A few days ago I read an article in a women’s magazine about the importance of reading to your child at bedtime. The author, a mother, either said she looked forward to getting the kids to bed or she dreaded the bedtime routine. I don’t remember which it was, but her point was that she learned to change her attitude, slow down, and enjoy bedtime by reading to and connecting with her kids. That sounded lovely to me.
I started thinking, “Maybe I need to learn from her. I should change my attitude toward bedtime and savor that bonding experience.” Many nights this winter I’ve buzzed around tidying and cleaning while the kids watched a movie, usually with sippy cup of Ovaltine and some popcorn I cooked the old fashioned way.
After reading the article I tried to feel guilty. I told myself that I was creating bad habits, the kids were going to suffer in the long run, and I was somehow damaging them and our family dynamic. I tried to promise myself that I would be one hundred percent hands-on until the kids fell asleep at night. Surely I could be a better mother than this!

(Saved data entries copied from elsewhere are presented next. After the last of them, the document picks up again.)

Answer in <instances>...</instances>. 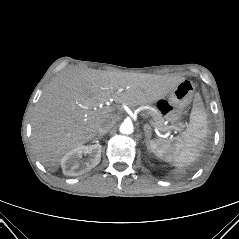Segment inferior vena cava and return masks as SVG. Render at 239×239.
I'll use <instances>...</instances> for the list:
<instances>
[{"label": "inferior vena cava", "instance_id": "inferior-vena-cava-1", "mask_svg": "<svg viewBox=\"0 0 239 239\" xmlns=\"http://www.w3.org/2000/svg\"><path fill=\"white\" fill-rule=\"evenodd\" d=\"M113 125H114L113 122H110V121L104 122V123L101 124V126L99 127L98 133H99L100 135H103V134L107 133V132L113 127Z\"/></svg>", "mask_w": 239, "mask_h": 239}]
</instances>
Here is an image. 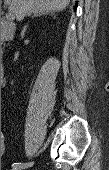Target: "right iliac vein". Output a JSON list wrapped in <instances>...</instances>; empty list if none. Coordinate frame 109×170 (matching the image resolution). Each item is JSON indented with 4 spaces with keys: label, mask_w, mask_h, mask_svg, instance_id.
Masks as SVG:
<instances>
[{
    "label": "right iliac vein",
    "mask_w": 109,
    "mask_h": 170,
    "mask_svg": "<svg viewBox=\"0 0 109 170\" xmlns=\"http://www.w3.org/2000/svg\"><path fill=\"white\" fill-rule=\"evenodd\" d=\"M22 169H24V168H18L17 170H22Z\"/></svg>",
    "instance_id": "right-iliac-vein-1"
}]
</instances>
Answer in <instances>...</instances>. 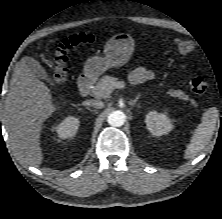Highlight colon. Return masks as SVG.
<instances>
[{
	"instance_id": "5ec220e1",
	"label": "colon",
	"mask_w": 222,
	"mask_h": 219,
	"mask_svg": "<svg viewBox=\"0 0 222 219\" xmlns=\"http://www.w3.org/2000/svg\"><path fill=\"white\" fill-rule=\"evenodd\" d=\"M98 35L92 33H74L60 37L52 49V54L49 60V74L55 84H62L67 78V54L68 51L79 45H90L97 42ZM177 50L188 55L193 52L194 46L191 41L177 38L175 39ZM191 90L198 95H203L207 92L208 83L201 76L194 77L190 81Z\"/></svg>"
}]
</instances>
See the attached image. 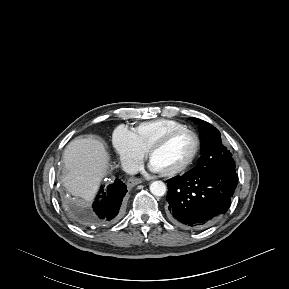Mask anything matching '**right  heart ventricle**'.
<instances>
[{"label":"right heart ventricle","mask_w":289,"mask_h":289,"mask_svg":"<svg viewBox=\"0 0 289 289\" xmlns=\"http://www.w3.org/2000/svg\"><path fill=\"white\" fill-rule=\"evenodd\" d=\"M181 122L171 119H155L138 124L131 131L138 147L147 152L161 137L175 129L185 128Z\"/></svg>","instance_id":"right-heart-ventricle-1"}]
</instances>
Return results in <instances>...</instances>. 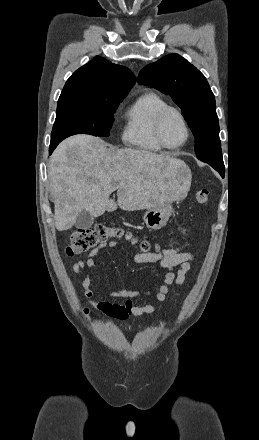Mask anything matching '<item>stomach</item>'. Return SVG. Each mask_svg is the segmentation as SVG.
Returning a JSON list of instances; mask_svg holds the SVG:
<instances>
[{"instance_id": "obj_1", "label": "stomach", "mask_w": 259, "mask_h": 440, "mask_svg": "<svg viewBox=\"0 0 259 440\" xmlns=\"http://www.w3.org/2000/svg\"><path fill=\"white\" fill-rule=\"evenodd\" d=\"M172 213L173 207L171 202H168L148 209L143 215V220L148 228L158 230L167 224Z\"/></svg>"}]
</instances>
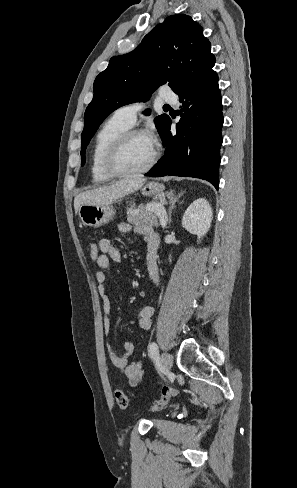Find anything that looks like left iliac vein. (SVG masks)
<instances>
[{"mask_svg": "<svg viewBox=\"0 0 297 488\" xmlns=\"http://www.w3.org/2000/svg\"><path fill=\"white\" fill-rule=\"evenodd\" d=\"M161 362H162L164 369L166 371H170V369L173 365V358L169 353L163 352L161 354Z\"/></svg>", "mask_w": 297, "mask_h": 488, "instance_id": "1", "label": "left iliac vein"}]
</instances>
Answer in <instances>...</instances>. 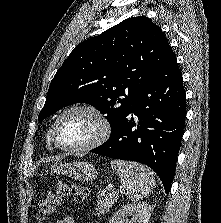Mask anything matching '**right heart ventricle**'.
Returning a JSON list of instances; mask_svg holds the SVG:
<instances>
[{
    "label": "right heart ventricle",
    "instance_id": "right-heart-ventricle-1",
    "mask_svg": "<svg viewBox=\"0 0 221 223\" xmlns=\"http://www.w3.org/2000/svg\"><path fill=\"white\" fill-rule=\"evenodd\" d=\"M50 132H51V131H49L48 134H47V144H48V145H50V143H51V142H50V141H51V139H50Z\"/></svg>",
    "mask_w": 221,
    "mask_h": 223
}]
</instances>
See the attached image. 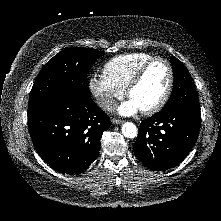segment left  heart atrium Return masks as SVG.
<instances>
[{
  "mask_svg": "<svg viewBox=\"0 0 221 221\" xmlns=\"http://www.w3.org/2000/svg\"><path fill=\"white\" fill-rule=\"evenodd\" d=\"M139 110L140 109L138 108V106L131 99H129L128 101L124 102L118 108L119 114L125 115V116H129V115L135 114Z\"/></svg>",
  "mask_w": 221,
  "mask_h": 221,
  "instance_id": "obj_1",
  "label": "left heart atrium"
}]
</instances>
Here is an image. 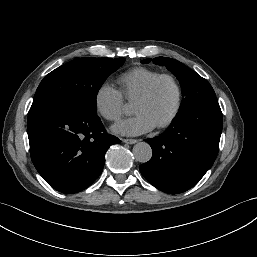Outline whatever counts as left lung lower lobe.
Here are the masks:
<instances>
[{
    "instance_id": "left-lung-lower-lobe-1",
    "label": "left lung lower lobe",
    "mask_w": 257,
    "mask_h": 257,
    "mask_svg": "<svg viewBox=\"0 0 257 257\" xmlns=\"http://www.w3.org/2000/svg\"><path fill=\"white\" fill-rule=\"evenodd\" d=\"M222 132L218 101L207 103L180 118L159 136L145 139L152 158L139 166L159 190L176 194L193 187L214 163Z\"/></svg>"
}]
</instances>
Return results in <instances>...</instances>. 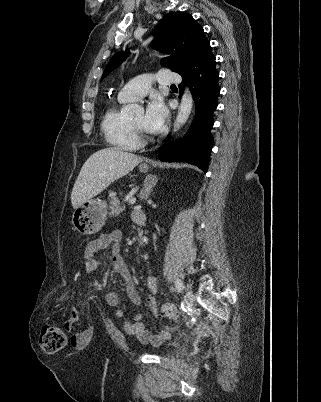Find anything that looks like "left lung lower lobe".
I'll return each instance as SVG.
<instances>
[{"label": "left lung lower lobe", "instance_id": "left-lung-lower-lobe-1", "mask_svg": "<svg viewBox=\"0 0 321 402\" xmlns=\"http://www.w3.org/2000/svg\"><path fill=\"white\" fill-rule=\"evenodd\" d=\"M180 75L184 85L190 86L195 101V118L188 134L182 140H175L162 146L159 159L164 162H187L207 172L213 145L211 129L213 112L217 107L219 72L215 68V57L206 41L194 54L190 63Z\"/></svg>", "mask_w": 321, "mask_h": 402}]
</instances>
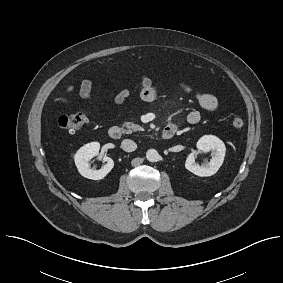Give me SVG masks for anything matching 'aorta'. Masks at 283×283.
I'll use <instances>...</instances> for the list:
<instances>
[{"mask_svg":"<svg viewBox=\"0 0 283 283\" xmlns=\"http://www.w3.org/2000/svg\"><path fill=\"white\" fill-rule=\"evenodd\" d=\"M159 153L155 149H149L146 152V158L149 162H157L159 160Z\"/></svg>","mask_w":283,"mask_h":283,"instance_id":"1","label":"aorta"}]
</instances>
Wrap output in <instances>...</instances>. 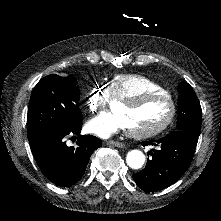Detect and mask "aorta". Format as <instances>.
Listing matches in <instances>:
<instances>
[{"instance_id": "aorta-1", "label": "aorta", "mask_w": 221, "mask_h": 221, "mask_svg": "<svg viewBox=\"0 0 221 221\" xmlns=\"http://www.w3.org/2000/svg\"><path fill=\"white\" fill-rule=\"evenodd\" d=\"M126 163L132 169H140L145 163V155L140 150H131L126 156Z\"/></svg>"}]
</instances>
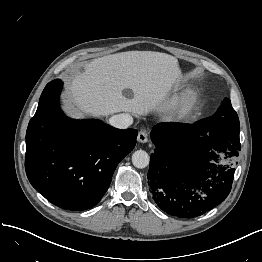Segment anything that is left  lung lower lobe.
<instances>
[{
	"instance_id": "left-lung-lower-lobe-1",
	"label": "left lung lower lobe",
	"mask_w": 262,
	"mask_h": 262,
	"mask_svg": "<svg viewBox=\"0 0 262 262\" xmlns=\"http://www.w3.org/2000/svg\"><path fill=\"white\" fill-rule=\"evenodd\" d=\"M155 145L148 183L154 201L179 218L198 217L230 193L235 169L217 153L234 159L241 149L239 131H210L194 124L159 123L152 128Z\"/></svg>"
}]
</instances>
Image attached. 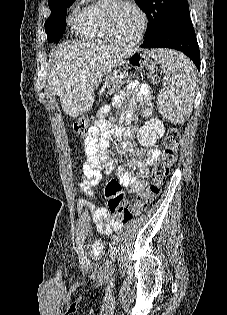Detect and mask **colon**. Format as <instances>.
I'll return each mask as SVG.
<instances>
[{
	"instance_id": "1",
	"label": "colon",
	"mask_w": 227,
	"mask_h": 315,
	"mask_svg": "<svg viewBox=\"0 0 227 315\" xmlns=\"http://www.w3.org/2000/svg\"><path fill=\"white\" fill-rule=\"evenodd\" d=\"M135 67H145L150 70L153 82L160 80V71L154 67L147 59L135 57L132 60ZM91 123L89 117H79L73 124V131L80 137H86L90 131ZM181 136L177 128L168 129L164 138V148L159 161L153 166L150 180L146 186L138 192L132 205H128L125 200V193L121 184L112 179L107 182L104 188L105 197L108 200V209L115 219L121 224H127L132 218L146 209L152 201L160 194L171 167L177 160L178 148Z\"/></svg>"
}]
</instances>
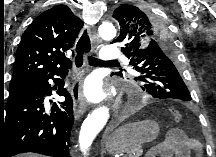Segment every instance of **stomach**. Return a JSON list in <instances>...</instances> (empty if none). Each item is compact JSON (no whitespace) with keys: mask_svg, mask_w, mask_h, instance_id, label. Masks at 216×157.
Masks as SVG:
<instances>
[{"mask_svg":"<svg viewBox=\"0 0 216 157\" xmlns=\"http://www.w3.org/2000/svg\"><path fill=\"white\" fill-rule=\"evenodd\" d=\"M159 134V125L147 120L124 125L115 130L106 140V150L110 154L129 152L142 143L154 140Z\"/></svg>","mask_w":216,"mask_h":157,"instance_id":"stomach-1","label":"stomach"}]
</instances>
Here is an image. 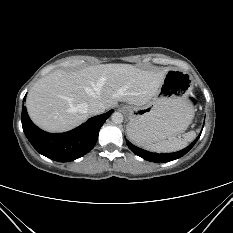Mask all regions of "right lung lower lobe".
<instances>
[{
	"label": "right lung lower lobe",
	"instance_id": "right-lung-lower-lobe-1",
	"mask_svg": "<svg viewBox=\"0 0 233 233\" xmlns=\"http://www.w3.org/2000/svg\"><path fill=\"white\" fill-rule=\"evenodd\" d=\"M112 112L110 110L92 117L65 133L52 134L39 129L30 120L25 106L22 108L21 121L27 139L40 154L58 162H69L82 157L94 147L101 126Z\"/></svg>",
	"mask_w": 233,
	"mask_h": 233
}]
</instances>
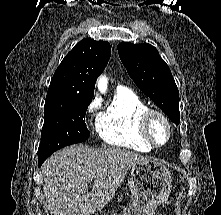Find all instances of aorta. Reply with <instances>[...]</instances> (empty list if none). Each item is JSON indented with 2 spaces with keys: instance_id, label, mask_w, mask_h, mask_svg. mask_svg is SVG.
Here are the masks:
<instances>
[{
  "instance_id": "1",
  "label": "aorta",
  "mask_w": 221,
  "mask_h": 215,
  "mask_svg": "<svg viewBox=\"0 0 221 215\" xmlns=\"http://www.w3.org/2000/svg\"><path fill=\"white\" fill-rule=\"evenodd\" d=\"M108 79L105 75L99 77L97 81V87L101 93H105L107 91Z\"/></svg>"
}]
</instances>
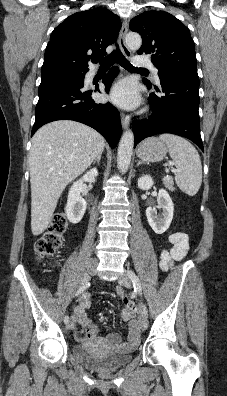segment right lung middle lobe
<instances>
[{"mask_svg":"<svg viewBox=\"0 0 227 396\" xmlns=\"http://www.w3.org/2000/svg\"><path fill=\"white\" fill-rule=\"evenodd\" d=\"M86 71L71 70V69H50L41 71V78L47 79L57 76H69L74 78H84Z\"/></svg>","mask_w":227,"mask_h":396,"instance_id":"right-lung-middle-lobe-1","label":"right lung middle lobe"}]
</instances>
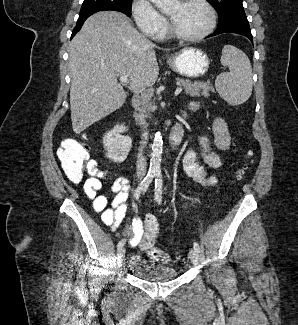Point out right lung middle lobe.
<instances>
[{
	"instance_id": "right-lung-middle-lobe-1",
	"label": "right lung middle lobe",
	"mask_w": 298,
	"mask_h": 325,
	"mask_svg": "<svg viewBox=\"0 0 298 325\" xmlns=\"http://www.w3.org/2000/svg\"><path fill=\"white\" fill-rule=\"evenodd\" d=\"M132 0H84L79 19H87L90 15L103 10L120 11L127 16H131Z\"/></svg>"
}]
</instances>
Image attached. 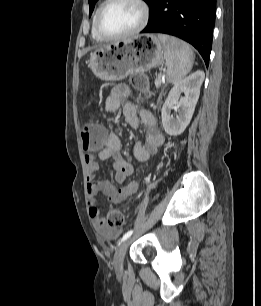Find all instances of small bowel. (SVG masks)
<instances>
[{"label":"small bowel","instance_id":"small-bowel-1","mask_svg":"<svg viewBox=\"0 0 261 306\" xmlns=\"http://www.w3.org/2000/svg\"><path fill=\"white\" fill-rule=\"evenodd\" d=\"M131 96V91L126 85H118L111 90L104 104V109L108 113L117 111L122 107V114L125 121L134 128L140 125L145 127V143H136L133 147V155L139 162L147 161L151 155L155 154L164 142V136L159 131L156 118L147 111H139L135 103H124L125 99ZM121 138L111 131L105 138L103 148L97 154L85 155L88 184V206L89 214L98 234L106 240H115L121 234L119 228L109 226L101 216L97 195L103 193L114 203H122L130 196L134 195L139 188L136 181H131L121 188H117L110 180H100L96 178L99 170L98 160H113L115 170V181L123 183L133 174L134 168L128 163L120 153Z\"/></svg>","mask_w":261,"mask_h":306}]
</instances>
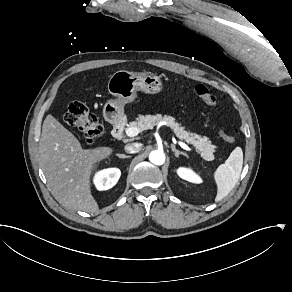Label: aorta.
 Wrapping results in <instances>:
<instances>
[{
    "instance_id": "aorta-1",
    "label": "aorta",
    "mask_w": 292,
    "mask_h": 292,
    "mask_svg": "<svg viewBox=\"0 0 292 292\" xmlns=\"http://www.w3.org/2000/svg\"><path fill=\"white\" fill-rule=\"evenodd\" d=\"M149 160L155 165H162L165 162V155L162 151H152L149 155Z\"/></svg>"
}]
</instances>
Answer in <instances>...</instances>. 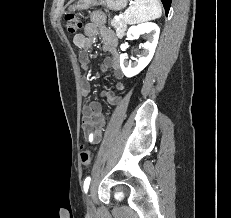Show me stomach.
<instances>
[{
	"label": "stomach",
	"instance_id": "0dacf381",
	"mask_svg": "<svg viewBox=\"0 0 231 218\" xmlns=\"http://www.w3.org/2000/svg\"><path fill=\"white\" fill-rule=\"evenodd\" d=\"M128 0H79L74 8L88 9L91 6L103 5L112 11H120L127 6Z\"/></svg>",
	"mask_w": 231,
	"mask_h": 218
}]
</instances>
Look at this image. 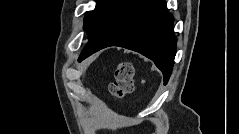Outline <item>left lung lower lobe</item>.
Here are the masks:
<instances>
[{"mask_svg":"<svg viewBox=\"0 0 239 134\" xmlns=\"http://www.w3.org/2000/svg\"><path fill=\"white\" fill-rule=\"evenodd\" d=\"M173 21L164 0H124L107 24L88 40L79 58L109 46L124 47L154 61L167 83L176 53Z\"/></svg>","mask_w":239,"mask_h":134,"instance_id":"obj_1","label":"left lung lower lobe"}]
</instances>
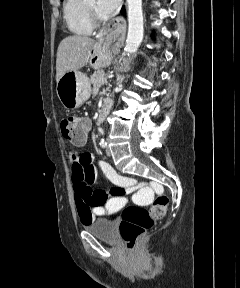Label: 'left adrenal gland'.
<instances>
[{"mask_svg":"<svg viewBox=\"0 0 240 288\" xmlns=\"http://www.w3.org/2000/svg\"><path fill=\"white\" fill-rule=\"evenodd\" d=\"M124 79H125V77H124L123 75H120V74L117 75V82H118V84H121Z\"/></svg>","mask_w":240,"mask_h":288,"instance_id":"left-adrenal-gland-1","label":"left adrenal gland"}]
</instances>
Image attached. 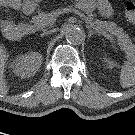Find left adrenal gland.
Instances as JSON below:
<instances>
[{
  "instance_id": "obj_1",
  "label": "left adrenal gland",
  "mask_w": 135,
  "mask_h": 135,
  "mask_svg": "<svg viewBox=\"0 0 135 135\" xmlns=\"http://www.w3.org/2000/svg\"><path fill=\"white\" fill-rule=\"evenodd\" d=\"M86 27H87L88 30H89L88 38H91V36H92L93 34H96V33H97V31H93L89 25H87ZM98 34H101V33L98 32Z\"/></svg>"
}]
</instances>
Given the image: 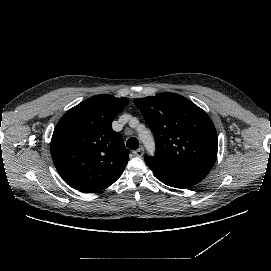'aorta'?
<instances>
[{"label": "aorta", "mask_w": 271, "mask_h": 271, "mask_svg": "<svg viewBox=\"0 0 271 271\" xmlns=\"http://www.w3.org/2000/svg\"><path fill=\"white\" fill-rule=\"evenodd\" d=\"M146 145H147V147H148L149 149H151V147H152V142H151V141L146 142Z\"/></svg>", "instance_id": "obj_1"}]
</instances>
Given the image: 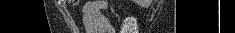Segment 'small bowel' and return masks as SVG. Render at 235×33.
Returning <instances> with one entry per match:
<instances>
[{"label":"small bowel","mask_w":235,"mask_h":33,"mask_svg":"<svg viewBox=\"0 0 235 33\" xmlns=\"http://www.w3.org/2000/svg\"><path fill=\"white\" fill-rule=\"evenodd\" d=\"M103 1H89L83 6V23L86 33H115L114 27L102 14Z\"/></svg>","instance_id":"c3829d8e"}]
</instances>
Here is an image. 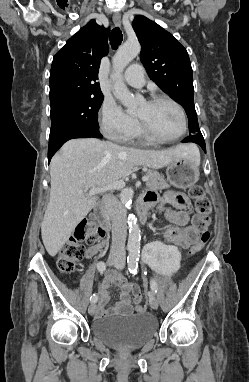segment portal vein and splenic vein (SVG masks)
Here are the masks:
<instances>
[{
  "label": "portal vein and splenic vein",
  "instance_id": "1",
  "mask_svg": "<svg viewBox=\"0 0 249 382\" xmlns=\"http://www.w3.org/2000/svg\"><path fill=\"white\" fill-rule=\"evenodd\" d=\"M148 180H149V177H147V176L142 177V181L146 182ZM123 187H125L124 181H122V180L114 181L110 185H108L107 187L90 189L89 192L87 193V195L91 197V196H94L98 193H103V192H106L108 190H113V189H122Z\"/></svg>",
  "mask_w": 249,
  "mask_h": 382
}]
</instances>
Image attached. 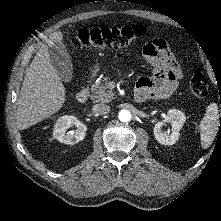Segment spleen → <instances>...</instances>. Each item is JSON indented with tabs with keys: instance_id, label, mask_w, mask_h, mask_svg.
<instances>
[{
	"instance_id": "1",
	"label": "spleen",
	"mask_w": 221,
	"mask_h": 221,
	"mask_svg": "<svg viewBox=\"0 0 221 221\" xmlns=\"http://www.w3.org/2000/svg\"><path fill=\"white\" fill-rule=\"evenodd\" d=\"M219 127V112L216 103H211L203 119L200 122L201 145L204 149L208 148L214 141Z\"/></svg>"
}]
</instances>
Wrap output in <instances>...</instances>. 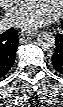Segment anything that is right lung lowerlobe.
<instances>
[{
    "label": "right lung lower lobe",
    "mask_w": 63,
    "mask_h": 107,
    "mask_svg": "<svg viewBox=\"0 0 63 107\" xmlns=\"http://www.w3.org/2000/svg\"><path fill=\"white\" fill-rule=\"evenodd\" d=\"M19 39L13 28L0 35V78L7 74L16 58Z\"/></svg>",
    "instance_id": "right-lung-lower-lobe-1"
}]
</instances>
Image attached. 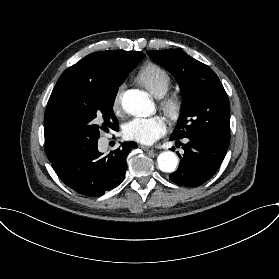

Listen, I’m home all day with these little boogers. I read to them, play with them, cook for them, and take care of every need (and most every whim) they have. In the warmer months we play outside until way past bedtime, but this winter we’ve been hibernating, and yes, watching movies. Am I destroying their brains? Am I spoiling them, ruining them, or somehow making them stupid or dull? Are they suffering undue stress because Mama and Daddy don’t always read a book before putting them to bed?
No, I’m not at all apologetic when I say I look forward to bedtime, and not a soft, fuzzy bedtime routine. I look forward to throwing their little butts into bed so I can have those last few precious hours to myself before it starts all over again. There, I’ve said it.